Ein mächtiger Wirbelsturm bedroht Millionen von Menschen auf den Philippinen. Die Behörden haben die Bewohner der nördlichen Küstengebieten des Inselstaates aufgefordert, sich vor dem Taifun «Mangkhut» in Sicherheit zu bringen. Der Sturm wirbelt mit Spitzengeschwindigkeiten von bis zu 255 Kilometern pro Stunde im Pazifik. NZZ-Korrespondent Manfred Rist schildert die Lage vor Ort – und spricht von einem Fluch, der über den Philippinen liege.
SRF News: Wie läuft das ab, wenn sich zehn Millionen Menschen in der Gefahrenzone in Sicherheit bringen sollen?
Manfred Rist: Vor allem diejenigen Menschen sind exponiert, die in Dörfern oder behelfsmässigen Unterkünften an der Küste leben. Diese Menschen sollen evakuiert werden, die Vorbereitungen sind im Gang. Als Notunterkünfte werden die Verwaltungsgebäude in den städtischen Gebieten genutzt. Diese Gebäude sind oft sehr solide gebaut.
Unterstützen die Behörden die Menschen oder sind sie mehrheitlich auf sich selbst gestellt?
In diesem Fall sind die Behörden vorgewarnt und haben präventive Massnahmen getroffen. Präsident Rodrigo Duterte hat seine Kabinettsmitglieder aus dem Norden des Landes – also dort, wo der Taifun auftreffen soll – aufgerufen, sich in das Gebiet zu begeben.
Das bedeutet zweierlei: Erstens will man politische Nebenwirkungen vermeiden. 2013, bei Taifun Yolanda, kam nämlich der Vorwurf auf, dass die Regierung zu wenig gemacht und die Leute im Stich gelassen habe. Zweitens geht man davon aus , dass es grosse Schäden geben wird.
Der Sturm wird voraussichtlich am Samstag auf Land treffen in den Philippinen. Was ist zu erwarten?
Man erwartet Sturmfluten mit bis zu sechs Metern hohen Wellen, die Küstengebiete dürften überschwemmt werden. Es wird Wirbelstürme mit Windgeschwindigkeiten von bis zu 200 Kilometern pro Stunde und Zerstörungen geben. Mit grosser Wahrscheinlichkeit wird es Verletzte und vielleicht auch Tote geben.
Die starken Regenfälle werden auch zu Erdrutschen führen. Im Landesinneren befinden sich die Dörfer sehr oft an Abhängen. Dort lauert die Gefahr, dass diese Dörfer verschüttet werden. Auch derart exponierte Dörfer wurden jetzt evakuiert.

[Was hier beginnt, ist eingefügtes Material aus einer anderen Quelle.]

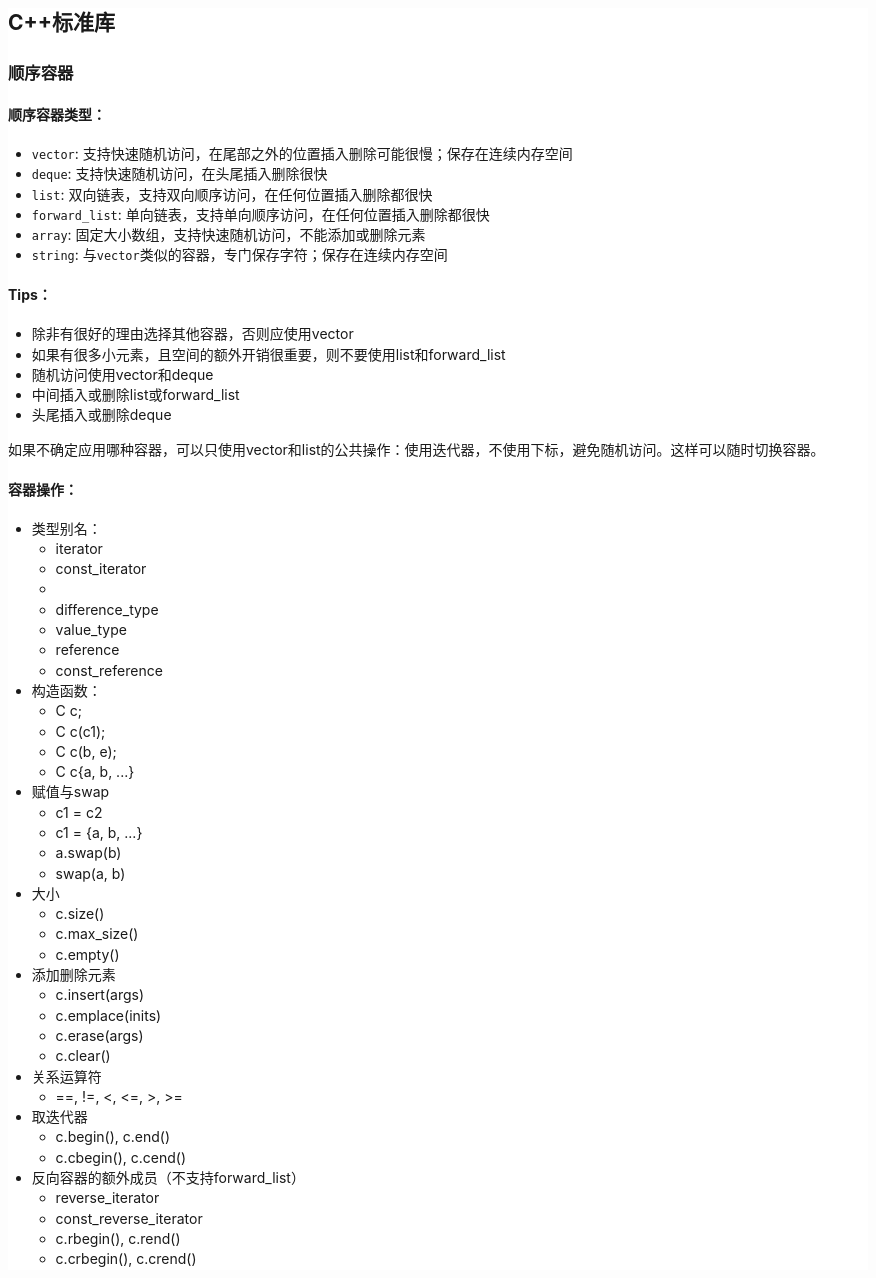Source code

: ## C++标准库

### 顺序容器

#### 顺序容器类型：

+ `vector`: 支持快速随机访问，在尾部之外的位置插入删除可能很慢；保存在连续内存空间
+ `deque`: 支持快速随机访问，在头尾插入删除很快
+ `list`: 双向链表，支持双向顺序访问，在任何位置插入删除都很快
+ `forward_list`: 单向链表，支持单向顺序访问，在任何位置插入删除都很快
+ `array`: 固定大小数组，支持快速随机访问，不能添加或删除元素
+ `string`: 与`vector`类似的容器，专门保存字符；保存在连续内存空间

#### Tips：

+ 除非有很好的理由选择其他容器，否则应使用vector
+ 如果有很多小元素，且空间的额外开销很重要，则不要使用list和forward_list
+ 随机访问使用vector和deque
+ 中间插入或删除list或forward_list
+ 头尾插入或删除deque

如果不确定应用哪种容器，可以只使用vector和list的公共操作：使用迭代器，不使用下标，避免随机访问。这样可以随时切换容器。

#### 容器操作：

+ 类型别名：
  + iterator
  + const_iterator
  +   
  + difference_type
  + value_type
  + reference
  + const_reference
+ 构造函数：
  + C c;
  + C c(c1);
  + C c(b, e);
  + C c{a, b, ...}
+ 赋值与swap
  + c1 = c2
  + c1 = {a, b, ...}
  + a.swap(b)
  + swap(a, b)
+ 大小
  + c.size()
  + c.max_size()
  + c.empty()
+ 添加删除元素
  + c.insert(args)
  + c.emplace(inits)
  + c.erase(args)
  + c.clear()
+ 关系运算符
  + ==, !=, <, <=, >, >=
+ 取迭代器
  + c.begin(), c.end()
  + c.cbegin(), c.cend()
+ 反向容器的额外成员（不支持forward_list）
  + reverse_iterator
  + const_reverse_iterator
  + c.rbegin(), c.rend()
  + c.crbegin(), c.crend()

Kann man jetzt schon etwas über mögliche Langzeitschäden sagen, über Folgen für die Infrastruktur, Strassen, die Stromversorgung?

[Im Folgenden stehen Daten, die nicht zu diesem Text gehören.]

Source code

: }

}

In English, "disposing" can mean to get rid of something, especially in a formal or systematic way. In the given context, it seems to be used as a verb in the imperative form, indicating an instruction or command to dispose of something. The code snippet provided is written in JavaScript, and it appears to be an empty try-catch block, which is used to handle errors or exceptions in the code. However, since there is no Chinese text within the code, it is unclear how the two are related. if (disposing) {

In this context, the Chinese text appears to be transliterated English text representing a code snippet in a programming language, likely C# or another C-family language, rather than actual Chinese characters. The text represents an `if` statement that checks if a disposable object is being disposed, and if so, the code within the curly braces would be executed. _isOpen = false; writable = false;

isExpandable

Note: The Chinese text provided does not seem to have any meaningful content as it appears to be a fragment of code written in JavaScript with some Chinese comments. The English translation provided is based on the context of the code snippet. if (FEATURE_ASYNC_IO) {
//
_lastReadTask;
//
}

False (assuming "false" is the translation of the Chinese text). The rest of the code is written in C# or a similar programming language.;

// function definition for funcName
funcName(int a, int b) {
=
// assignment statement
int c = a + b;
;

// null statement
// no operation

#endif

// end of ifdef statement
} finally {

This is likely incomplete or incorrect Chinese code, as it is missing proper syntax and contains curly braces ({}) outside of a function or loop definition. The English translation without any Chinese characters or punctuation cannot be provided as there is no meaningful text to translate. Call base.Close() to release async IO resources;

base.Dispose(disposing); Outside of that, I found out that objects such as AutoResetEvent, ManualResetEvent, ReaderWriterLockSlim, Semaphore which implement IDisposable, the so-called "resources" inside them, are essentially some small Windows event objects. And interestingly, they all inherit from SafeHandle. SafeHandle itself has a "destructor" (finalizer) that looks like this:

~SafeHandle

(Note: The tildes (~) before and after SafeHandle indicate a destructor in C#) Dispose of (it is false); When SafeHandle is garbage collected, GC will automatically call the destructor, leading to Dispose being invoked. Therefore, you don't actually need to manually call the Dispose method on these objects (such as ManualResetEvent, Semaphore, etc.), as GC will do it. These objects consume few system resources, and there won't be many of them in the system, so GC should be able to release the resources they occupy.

Man geht davon aus, dass die Stromversorgung ausfallen wird. Die Überlandleitungen werden vermutlich zerstört werden. Das Phänomen tritt leider immer wieder auf. Die Bevölkerung und auch die Infratstruktur werden permanent von Naturkatastrophen heimgesucht. Das Land ist exponiert und dem Pazifik zugewandt; jährlich gibt es 20-25 Wirbelstürme, die auf diesen Archipel mit vorgelagerten Inseln und einer langen Küstenlinie treffen.
Weil das Land unterentwickelt ist, treffen diese Naturkatastrophen sehr oft die Ärmsten und zerstören ihre Lebensgrundlage.
Ihre geographische Lage ist gewisssermassen der Fluch der Philippinen. Das Gebiet ist unterentwickelt und wird dadurch auch in der Entwicklung zurückgeworfen. In diesem Zusammenhang gibt es ein Paradox: Die wirtschaftlichen Schäden sind – in Dollar ausgedrückt – sehr oft begrenzt, weil das Land unterentwickelt. Aber gerade weil das Land unterentwickelt ist, treffen diese Naturkatastrophen sehr oft die Ärmsten und zerstören ihre Lebensgrundlage.
Das Gespräch führte Tereasa Delgado.